GOAL: Reproduce word for word the part of the passage below on critics' year-end praise for Attack & Release, from "The New York" up to and including "tunes, the Raconteurs.".

The Independent's Andy Gill, in his review of the year in music, says The Black Keys produced an album "of startling impact" with Attack & Release. Time Out New York music writer Colin St. John names Attack & Release as No. 3 of the year's best albums. "Balls-out blues-rock from Dan Auerbach and Patrick Carney (not to mention producer Danger Mouse)," says St. John, "grabbed you by the throat: a ton of attack, not much release."
The New York Post places it at No. 6 on its list of the year's ten best, exclaiming:
With a little help from Gnarls Barkley knob twirler Danger Mouse, this Akron, Ohio, band delivers a stylistically diverse record that owes debts to countrified blues, Southern rock and Who-like power chords. This is a raw, sparse guitar 'n' drums disc reminiscent of the best White Stripes and, in the more elaborately arranged tunes, the Raconteurs.
The Associated Press's Jake Coyle concurs, putting Attack & Release at No. 8 in his list of the year's Top 10 rock albums. "The Black Keys could be anyone's favorite band," writes Coyle. "Two goofy dudes from Akron, Ohio, who make some of the rawest, most soulful blues. This is their most dynamic and full album yet, which can be partly attributed to producer Danger Mouse."

EXTRACTED MATERIAL:
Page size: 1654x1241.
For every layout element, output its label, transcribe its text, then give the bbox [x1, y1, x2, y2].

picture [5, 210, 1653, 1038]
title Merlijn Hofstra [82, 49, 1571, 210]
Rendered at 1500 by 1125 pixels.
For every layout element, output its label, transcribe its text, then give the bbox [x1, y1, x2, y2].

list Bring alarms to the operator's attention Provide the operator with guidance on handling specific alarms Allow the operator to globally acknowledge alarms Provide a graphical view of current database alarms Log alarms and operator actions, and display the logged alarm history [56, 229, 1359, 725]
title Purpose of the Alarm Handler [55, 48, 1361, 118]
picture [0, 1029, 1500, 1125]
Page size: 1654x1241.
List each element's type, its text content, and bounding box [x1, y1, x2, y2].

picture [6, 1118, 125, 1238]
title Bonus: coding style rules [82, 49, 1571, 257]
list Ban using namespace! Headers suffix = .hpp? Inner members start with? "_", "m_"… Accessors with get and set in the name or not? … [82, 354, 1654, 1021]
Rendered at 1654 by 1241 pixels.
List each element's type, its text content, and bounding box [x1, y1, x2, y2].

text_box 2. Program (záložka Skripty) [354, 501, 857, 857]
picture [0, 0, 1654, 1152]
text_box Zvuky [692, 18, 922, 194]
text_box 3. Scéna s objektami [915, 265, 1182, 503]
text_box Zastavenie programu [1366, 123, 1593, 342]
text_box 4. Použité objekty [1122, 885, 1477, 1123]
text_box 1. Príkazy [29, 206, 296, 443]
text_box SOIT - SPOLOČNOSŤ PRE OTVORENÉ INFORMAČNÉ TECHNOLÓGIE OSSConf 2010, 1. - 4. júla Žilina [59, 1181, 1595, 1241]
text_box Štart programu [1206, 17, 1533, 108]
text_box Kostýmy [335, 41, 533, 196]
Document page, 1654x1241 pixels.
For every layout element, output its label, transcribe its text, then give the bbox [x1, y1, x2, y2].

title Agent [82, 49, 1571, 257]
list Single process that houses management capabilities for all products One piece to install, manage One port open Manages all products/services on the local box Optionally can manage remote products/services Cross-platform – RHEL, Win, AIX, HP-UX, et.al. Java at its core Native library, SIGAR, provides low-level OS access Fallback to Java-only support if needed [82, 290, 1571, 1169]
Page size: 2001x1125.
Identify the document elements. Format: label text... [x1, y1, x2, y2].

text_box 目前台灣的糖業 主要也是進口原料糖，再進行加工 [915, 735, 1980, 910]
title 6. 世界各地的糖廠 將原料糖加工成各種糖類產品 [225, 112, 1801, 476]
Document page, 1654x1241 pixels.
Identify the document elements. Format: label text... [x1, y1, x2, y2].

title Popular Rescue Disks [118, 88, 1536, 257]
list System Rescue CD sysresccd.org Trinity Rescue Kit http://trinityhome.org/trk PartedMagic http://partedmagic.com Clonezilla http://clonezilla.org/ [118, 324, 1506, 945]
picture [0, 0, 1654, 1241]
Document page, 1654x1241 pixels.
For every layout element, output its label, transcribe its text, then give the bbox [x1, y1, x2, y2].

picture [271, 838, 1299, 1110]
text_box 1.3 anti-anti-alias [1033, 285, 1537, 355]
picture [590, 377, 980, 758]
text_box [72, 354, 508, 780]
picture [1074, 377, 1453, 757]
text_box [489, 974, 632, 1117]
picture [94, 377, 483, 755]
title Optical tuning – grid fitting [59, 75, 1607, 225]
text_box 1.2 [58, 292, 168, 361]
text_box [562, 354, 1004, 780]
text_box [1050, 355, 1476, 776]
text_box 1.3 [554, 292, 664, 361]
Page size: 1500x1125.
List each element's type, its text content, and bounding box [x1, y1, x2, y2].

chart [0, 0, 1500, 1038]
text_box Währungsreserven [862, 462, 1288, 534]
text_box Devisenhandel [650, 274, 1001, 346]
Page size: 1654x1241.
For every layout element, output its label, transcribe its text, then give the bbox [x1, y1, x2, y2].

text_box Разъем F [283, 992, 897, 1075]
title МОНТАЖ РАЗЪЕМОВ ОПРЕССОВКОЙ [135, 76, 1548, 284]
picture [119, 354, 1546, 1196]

REPLY:
The New York Post places it at No. 6 on its list of the year's ten best, exclaiming:
With a little help from Gnarls Barkley knob twirler Danger Mouse, this Akron, Ohio, band delivers a stylistically diverse record that owes debts to countrified blues, Southern rock and Who-like power chords. This is a raw, sparse guitar 'n' drums disc reminiscent of the best White Stripes and, in the more elaborately arranged tunes, the Raconteurs.